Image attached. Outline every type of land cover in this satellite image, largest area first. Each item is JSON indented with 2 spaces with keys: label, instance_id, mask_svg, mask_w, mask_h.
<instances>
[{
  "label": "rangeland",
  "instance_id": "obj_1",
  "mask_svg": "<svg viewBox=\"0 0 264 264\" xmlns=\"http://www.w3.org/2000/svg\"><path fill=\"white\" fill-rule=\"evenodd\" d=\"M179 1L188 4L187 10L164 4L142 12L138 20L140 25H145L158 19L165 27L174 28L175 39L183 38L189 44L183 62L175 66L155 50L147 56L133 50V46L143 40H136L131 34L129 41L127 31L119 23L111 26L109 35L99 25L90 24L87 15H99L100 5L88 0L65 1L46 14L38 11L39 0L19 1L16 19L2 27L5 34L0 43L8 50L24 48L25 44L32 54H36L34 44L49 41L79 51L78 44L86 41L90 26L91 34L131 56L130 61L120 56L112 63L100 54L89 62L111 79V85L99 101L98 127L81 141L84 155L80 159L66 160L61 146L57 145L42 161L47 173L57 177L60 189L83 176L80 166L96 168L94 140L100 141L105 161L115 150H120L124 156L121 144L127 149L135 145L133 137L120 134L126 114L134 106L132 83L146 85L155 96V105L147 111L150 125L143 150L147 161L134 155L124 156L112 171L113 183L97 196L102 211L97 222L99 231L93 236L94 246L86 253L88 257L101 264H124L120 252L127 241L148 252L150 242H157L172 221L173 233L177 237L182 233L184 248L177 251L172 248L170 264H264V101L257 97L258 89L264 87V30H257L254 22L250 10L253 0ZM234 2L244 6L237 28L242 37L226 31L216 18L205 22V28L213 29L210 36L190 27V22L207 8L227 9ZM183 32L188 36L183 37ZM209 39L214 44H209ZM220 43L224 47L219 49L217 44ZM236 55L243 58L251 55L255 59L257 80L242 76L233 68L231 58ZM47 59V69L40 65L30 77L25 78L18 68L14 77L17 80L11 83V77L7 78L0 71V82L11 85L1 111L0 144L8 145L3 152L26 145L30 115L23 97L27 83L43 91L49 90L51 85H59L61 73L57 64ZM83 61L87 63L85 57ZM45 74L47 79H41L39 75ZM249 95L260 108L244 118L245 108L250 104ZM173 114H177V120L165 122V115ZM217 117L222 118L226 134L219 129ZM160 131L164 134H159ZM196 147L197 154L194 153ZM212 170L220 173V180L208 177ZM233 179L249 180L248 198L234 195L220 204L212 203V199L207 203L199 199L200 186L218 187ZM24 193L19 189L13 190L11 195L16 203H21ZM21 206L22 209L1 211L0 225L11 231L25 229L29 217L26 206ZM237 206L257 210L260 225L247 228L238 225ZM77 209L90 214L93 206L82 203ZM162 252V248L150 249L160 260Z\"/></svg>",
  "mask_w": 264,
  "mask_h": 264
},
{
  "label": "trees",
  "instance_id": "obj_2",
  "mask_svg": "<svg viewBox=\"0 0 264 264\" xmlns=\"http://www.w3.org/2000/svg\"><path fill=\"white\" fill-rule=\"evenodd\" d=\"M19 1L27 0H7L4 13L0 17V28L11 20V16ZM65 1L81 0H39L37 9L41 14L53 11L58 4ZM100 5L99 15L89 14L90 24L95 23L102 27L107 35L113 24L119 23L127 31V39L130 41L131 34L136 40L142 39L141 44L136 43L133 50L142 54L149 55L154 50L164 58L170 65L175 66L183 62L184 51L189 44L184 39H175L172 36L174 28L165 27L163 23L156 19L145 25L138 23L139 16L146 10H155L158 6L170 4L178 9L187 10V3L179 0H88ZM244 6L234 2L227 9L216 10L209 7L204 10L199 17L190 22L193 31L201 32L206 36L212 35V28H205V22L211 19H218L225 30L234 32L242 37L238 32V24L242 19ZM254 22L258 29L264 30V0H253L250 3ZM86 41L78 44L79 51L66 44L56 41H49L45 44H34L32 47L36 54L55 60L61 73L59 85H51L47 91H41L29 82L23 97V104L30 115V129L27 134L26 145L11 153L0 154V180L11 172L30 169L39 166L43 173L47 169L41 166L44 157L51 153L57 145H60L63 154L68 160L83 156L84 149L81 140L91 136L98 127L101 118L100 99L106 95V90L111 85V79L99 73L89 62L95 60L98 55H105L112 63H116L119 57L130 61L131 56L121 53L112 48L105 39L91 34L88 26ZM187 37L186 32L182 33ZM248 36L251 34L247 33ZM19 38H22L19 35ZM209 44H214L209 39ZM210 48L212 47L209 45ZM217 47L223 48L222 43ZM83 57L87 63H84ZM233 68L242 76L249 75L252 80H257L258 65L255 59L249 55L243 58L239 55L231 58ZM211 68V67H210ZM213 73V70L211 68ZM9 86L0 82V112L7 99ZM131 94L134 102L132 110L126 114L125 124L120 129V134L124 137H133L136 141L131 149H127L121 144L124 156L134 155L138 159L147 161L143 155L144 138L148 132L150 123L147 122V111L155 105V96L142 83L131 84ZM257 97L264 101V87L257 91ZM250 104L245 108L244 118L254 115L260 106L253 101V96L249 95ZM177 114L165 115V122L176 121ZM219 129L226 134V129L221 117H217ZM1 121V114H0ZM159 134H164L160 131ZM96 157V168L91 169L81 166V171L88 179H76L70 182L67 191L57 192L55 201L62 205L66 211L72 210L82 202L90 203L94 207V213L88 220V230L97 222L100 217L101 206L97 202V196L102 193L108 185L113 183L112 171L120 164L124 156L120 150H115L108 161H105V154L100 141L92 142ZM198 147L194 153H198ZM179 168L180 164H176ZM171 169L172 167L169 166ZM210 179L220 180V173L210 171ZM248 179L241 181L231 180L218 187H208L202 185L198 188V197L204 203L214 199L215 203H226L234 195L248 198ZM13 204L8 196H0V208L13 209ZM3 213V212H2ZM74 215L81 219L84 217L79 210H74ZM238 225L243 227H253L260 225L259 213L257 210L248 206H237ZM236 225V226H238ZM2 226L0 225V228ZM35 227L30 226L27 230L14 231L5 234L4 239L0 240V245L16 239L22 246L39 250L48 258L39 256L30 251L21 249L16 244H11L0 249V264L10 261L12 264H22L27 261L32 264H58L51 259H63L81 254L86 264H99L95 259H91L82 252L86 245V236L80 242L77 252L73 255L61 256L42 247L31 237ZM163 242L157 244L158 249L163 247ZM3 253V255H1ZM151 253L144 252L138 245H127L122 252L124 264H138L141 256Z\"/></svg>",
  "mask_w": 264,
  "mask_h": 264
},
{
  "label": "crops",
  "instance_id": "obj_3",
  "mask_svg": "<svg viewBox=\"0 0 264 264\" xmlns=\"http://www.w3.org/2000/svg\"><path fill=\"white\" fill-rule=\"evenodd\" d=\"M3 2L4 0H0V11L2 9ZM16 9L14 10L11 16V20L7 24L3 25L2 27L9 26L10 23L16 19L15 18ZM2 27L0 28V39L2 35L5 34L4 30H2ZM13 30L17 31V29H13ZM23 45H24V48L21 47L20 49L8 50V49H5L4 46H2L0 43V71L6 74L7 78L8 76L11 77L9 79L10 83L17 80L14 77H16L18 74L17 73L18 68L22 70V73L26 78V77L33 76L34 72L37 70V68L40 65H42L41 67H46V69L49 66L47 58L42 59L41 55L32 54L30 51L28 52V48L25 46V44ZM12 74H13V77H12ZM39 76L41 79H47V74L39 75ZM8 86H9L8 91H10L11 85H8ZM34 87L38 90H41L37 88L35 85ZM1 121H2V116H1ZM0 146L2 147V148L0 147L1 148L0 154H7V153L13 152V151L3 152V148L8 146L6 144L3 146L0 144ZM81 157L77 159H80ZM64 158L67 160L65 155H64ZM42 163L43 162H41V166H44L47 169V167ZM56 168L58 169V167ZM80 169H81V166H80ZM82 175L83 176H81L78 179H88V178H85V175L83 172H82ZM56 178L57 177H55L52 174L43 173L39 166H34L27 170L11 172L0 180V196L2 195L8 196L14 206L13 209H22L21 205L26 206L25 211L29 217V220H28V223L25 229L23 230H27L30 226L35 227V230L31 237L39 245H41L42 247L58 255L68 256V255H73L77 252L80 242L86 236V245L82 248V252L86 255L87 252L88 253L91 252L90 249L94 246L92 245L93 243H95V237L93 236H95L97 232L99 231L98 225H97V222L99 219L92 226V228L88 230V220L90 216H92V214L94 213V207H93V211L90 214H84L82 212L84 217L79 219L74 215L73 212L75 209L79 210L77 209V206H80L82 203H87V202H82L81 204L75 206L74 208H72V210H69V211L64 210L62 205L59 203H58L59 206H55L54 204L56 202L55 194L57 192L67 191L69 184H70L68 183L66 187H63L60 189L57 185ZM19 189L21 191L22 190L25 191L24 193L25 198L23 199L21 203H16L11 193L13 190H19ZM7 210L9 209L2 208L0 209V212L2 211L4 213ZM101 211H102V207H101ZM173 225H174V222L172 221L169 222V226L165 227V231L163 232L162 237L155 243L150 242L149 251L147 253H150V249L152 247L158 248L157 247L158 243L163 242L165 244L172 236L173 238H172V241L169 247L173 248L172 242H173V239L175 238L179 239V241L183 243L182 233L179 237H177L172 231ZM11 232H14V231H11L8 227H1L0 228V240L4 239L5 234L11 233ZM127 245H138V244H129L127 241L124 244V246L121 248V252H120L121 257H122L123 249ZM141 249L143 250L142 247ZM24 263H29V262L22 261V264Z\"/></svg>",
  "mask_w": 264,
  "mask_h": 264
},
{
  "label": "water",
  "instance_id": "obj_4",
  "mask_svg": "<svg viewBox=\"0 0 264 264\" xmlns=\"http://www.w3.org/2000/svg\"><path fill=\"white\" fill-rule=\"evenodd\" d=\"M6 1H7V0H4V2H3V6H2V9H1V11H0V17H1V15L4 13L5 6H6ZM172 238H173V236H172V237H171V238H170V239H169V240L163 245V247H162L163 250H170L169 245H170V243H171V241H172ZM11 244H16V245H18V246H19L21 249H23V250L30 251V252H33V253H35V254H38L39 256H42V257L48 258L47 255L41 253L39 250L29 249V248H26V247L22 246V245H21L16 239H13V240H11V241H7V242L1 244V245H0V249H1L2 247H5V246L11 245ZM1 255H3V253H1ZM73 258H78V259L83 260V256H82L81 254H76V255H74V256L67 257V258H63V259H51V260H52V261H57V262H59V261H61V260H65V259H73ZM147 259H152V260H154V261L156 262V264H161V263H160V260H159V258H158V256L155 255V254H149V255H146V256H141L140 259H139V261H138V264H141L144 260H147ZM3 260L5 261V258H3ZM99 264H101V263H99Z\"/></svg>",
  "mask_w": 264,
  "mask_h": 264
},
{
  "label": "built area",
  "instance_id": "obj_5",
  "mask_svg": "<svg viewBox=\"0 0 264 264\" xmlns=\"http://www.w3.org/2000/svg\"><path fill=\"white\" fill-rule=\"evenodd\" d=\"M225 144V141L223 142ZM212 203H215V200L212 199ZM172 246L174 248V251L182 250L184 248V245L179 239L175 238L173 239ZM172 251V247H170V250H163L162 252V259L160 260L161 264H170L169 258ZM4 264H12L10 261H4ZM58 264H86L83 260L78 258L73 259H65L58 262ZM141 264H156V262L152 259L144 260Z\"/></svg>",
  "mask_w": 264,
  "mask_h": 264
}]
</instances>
* * *
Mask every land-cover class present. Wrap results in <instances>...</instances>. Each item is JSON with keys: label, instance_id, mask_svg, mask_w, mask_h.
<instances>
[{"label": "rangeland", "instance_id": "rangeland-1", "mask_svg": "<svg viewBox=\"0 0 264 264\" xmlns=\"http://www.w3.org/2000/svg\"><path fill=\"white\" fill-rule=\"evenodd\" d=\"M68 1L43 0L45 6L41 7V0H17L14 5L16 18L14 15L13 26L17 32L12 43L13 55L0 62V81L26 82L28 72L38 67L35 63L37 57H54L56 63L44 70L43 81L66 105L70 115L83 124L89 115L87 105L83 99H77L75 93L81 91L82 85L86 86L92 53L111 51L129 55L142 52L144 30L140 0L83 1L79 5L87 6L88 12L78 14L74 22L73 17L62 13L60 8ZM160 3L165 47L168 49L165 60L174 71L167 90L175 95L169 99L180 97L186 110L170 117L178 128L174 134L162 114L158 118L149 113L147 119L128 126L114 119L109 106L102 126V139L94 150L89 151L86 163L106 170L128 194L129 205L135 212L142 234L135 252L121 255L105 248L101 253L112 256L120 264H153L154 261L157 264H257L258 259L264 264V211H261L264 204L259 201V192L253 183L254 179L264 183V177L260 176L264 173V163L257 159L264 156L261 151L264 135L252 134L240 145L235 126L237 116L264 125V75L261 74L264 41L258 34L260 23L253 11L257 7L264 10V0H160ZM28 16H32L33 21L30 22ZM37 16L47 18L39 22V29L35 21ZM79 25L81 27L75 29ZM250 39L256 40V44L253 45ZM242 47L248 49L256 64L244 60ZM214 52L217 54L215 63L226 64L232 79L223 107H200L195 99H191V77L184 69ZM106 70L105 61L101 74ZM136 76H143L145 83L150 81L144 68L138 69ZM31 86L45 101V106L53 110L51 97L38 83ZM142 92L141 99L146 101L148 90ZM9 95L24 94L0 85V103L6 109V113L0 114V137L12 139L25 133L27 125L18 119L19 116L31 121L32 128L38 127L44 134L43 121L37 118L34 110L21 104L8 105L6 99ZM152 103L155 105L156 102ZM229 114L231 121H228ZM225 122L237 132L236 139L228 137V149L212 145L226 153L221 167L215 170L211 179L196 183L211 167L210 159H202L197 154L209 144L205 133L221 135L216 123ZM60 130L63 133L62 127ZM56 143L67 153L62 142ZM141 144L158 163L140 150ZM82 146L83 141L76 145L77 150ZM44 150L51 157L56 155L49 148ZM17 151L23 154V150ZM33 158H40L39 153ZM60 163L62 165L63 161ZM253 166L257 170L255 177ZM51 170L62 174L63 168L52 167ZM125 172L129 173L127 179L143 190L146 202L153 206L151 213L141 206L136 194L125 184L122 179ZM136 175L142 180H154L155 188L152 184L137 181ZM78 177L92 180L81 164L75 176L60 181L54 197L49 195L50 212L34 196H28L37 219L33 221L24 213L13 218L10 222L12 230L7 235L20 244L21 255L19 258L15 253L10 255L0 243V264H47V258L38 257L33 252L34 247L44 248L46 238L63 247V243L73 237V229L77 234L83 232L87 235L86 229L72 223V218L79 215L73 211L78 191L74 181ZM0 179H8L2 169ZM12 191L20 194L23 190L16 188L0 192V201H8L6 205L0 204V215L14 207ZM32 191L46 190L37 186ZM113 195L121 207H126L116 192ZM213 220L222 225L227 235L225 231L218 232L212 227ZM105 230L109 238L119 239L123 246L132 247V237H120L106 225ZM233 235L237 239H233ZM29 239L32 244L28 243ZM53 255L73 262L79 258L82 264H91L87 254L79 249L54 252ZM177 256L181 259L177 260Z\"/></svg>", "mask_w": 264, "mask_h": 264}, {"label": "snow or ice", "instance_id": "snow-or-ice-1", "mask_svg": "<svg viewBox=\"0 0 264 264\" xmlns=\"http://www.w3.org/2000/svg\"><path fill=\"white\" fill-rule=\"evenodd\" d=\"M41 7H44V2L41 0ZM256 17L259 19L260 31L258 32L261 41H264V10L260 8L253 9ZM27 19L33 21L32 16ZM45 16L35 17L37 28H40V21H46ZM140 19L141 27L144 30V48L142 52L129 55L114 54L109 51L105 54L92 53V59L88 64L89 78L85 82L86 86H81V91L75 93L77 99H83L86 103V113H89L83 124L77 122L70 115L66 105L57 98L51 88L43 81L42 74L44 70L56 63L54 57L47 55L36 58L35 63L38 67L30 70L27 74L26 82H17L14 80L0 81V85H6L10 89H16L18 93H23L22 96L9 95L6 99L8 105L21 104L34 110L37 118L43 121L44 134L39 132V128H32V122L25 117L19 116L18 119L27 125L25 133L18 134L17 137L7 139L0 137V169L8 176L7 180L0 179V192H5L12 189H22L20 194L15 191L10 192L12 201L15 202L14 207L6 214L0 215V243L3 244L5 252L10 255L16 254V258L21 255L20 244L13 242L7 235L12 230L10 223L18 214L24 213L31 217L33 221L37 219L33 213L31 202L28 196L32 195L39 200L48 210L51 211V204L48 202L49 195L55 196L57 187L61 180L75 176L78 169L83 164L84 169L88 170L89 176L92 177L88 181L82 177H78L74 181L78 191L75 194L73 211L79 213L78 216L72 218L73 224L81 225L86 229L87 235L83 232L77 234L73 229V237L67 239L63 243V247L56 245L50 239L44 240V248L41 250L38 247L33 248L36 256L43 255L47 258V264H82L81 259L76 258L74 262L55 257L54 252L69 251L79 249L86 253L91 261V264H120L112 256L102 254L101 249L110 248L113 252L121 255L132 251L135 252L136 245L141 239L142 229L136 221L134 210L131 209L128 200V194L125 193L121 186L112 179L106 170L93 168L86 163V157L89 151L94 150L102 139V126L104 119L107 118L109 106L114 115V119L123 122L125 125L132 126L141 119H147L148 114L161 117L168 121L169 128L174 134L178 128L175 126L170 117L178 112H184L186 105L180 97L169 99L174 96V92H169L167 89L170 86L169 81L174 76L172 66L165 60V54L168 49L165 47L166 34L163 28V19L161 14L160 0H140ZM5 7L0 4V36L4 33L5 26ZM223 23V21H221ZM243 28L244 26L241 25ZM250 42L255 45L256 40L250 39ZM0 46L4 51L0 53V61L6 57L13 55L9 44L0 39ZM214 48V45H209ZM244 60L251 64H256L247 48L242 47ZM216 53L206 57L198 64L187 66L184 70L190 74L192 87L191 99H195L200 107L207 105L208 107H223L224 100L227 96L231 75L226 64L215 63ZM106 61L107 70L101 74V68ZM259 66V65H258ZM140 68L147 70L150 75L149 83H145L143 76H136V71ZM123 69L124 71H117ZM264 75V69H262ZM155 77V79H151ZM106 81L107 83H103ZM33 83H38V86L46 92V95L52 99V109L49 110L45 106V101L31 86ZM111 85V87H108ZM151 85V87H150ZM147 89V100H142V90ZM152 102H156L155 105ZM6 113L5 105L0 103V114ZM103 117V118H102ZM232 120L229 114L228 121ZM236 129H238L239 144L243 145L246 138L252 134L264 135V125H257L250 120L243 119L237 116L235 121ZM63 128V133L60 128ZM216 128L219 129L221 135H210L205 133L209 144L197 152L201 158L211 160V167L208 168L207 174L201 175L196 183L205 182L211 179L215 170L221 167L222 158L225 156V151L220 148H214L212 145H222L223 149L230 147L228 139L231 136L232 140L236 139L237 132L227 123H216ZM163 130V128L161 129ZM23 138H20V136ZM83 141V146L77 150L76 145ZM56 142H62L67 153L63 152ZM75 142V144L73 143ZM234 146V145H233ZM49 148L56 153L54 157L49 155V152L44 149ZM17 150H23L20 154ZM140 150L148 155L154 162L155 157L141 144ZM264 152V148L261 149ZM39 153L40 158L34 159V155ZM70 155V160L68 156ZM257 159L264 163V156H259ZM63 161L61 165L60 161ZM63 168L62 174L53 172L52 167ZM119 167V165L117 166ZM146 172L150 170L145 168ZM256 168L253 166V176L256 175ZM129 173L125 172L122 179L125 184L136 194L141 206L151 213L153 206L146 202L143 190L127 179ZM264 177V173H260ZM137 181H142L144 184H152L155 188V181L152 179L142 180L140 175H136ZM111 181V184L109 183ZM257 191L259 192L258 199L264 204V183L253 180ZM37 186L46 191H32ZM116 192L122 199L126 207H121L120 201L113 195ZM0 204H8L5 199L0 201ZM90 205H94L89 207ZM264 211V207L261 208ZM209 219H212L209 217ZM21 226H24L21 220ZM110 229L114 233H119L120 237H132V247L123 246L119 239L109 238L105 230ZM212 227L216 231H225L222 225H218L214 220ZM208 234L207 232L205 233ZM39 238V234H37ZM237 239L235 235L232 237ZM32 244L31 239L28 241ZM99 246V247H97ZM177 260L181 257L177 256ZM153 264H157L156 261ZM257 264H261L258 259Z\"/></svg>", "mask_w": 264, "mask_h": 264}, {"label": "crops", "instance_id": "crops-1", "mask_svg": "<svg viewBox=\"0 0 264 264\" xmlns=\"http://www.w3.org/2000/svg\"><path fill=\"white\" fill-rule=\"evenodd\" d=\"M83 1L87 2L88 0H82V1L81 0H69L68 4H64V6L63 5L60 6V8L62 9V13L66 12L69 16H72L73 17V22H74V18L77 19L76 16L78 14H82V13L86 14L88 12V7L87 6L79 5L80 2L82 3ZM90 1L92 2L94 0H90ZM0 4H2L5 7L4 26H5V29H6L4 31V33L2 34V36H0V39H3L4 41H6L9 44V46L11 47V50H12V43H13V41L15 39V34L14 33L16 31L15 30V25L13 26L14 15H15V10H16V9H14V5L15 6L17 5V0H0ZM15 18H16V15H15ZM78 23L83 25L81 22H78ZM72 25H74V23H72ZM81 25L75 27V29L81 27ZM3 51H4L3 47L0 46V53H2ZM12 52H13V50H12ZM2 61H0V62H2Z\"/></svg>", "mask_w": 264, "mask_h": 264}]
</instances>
--
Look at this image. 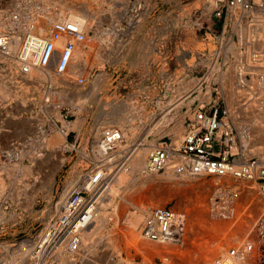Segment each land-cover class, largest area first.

» Directions:
Count the lines in the records above that contain the string "JSON", and give only the number.

» Complete output:
2